### WORK REQUIRED
Would you copy out each line of the records below that includes the word "center"?

### ENTRIES SUPPLIED
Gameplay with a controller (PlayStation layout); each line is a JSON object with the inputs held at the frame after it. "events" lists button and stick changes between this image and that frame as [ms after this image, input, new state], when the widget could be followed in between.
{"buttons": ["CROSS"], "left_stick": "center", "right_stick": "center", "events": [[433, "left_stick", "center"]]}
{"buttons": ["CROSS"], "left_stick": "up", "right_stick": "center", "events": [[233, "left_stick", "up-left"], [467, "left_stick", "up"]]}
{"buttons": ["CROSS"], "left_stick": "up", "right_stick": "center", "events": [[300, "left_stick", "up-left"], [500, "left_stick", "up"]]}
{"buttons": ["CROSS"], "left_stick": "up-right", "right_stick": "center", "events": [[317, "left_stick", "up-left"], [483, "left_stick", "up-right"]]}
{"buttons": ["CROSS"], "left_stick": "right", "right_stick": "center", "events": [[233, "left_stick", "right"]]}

### EXERCISE ANSWER
{"buttons": ["CROSS"], "left_stick": "center", "right_stick": "center", "events": [[433, "left_stick", "center"]]}
{"buttons": ["CROSS"], "left_stick": "up", "right_stick": "center", "events": [[233, "left_stick", "up-left"], [467, "left_stick", "up"]]}
{"buttons": ["CROSS"], "left_stick": "up", "right_stick": "center", "events": [[300, "left_stick", "up-left"], [500, "left_stick", "up"]]}
{"buttons": ["CROSS"], "left_stick": "up-right", "right_stick": "center", "events": [[317, "left_stick", "up-left"], [483, "left_stick", "up-right"]]}
{"buttons": ["CROSS"], "left_stick": "right", "right_stick": "center", "events": [[233, "left_stick", "right"]]}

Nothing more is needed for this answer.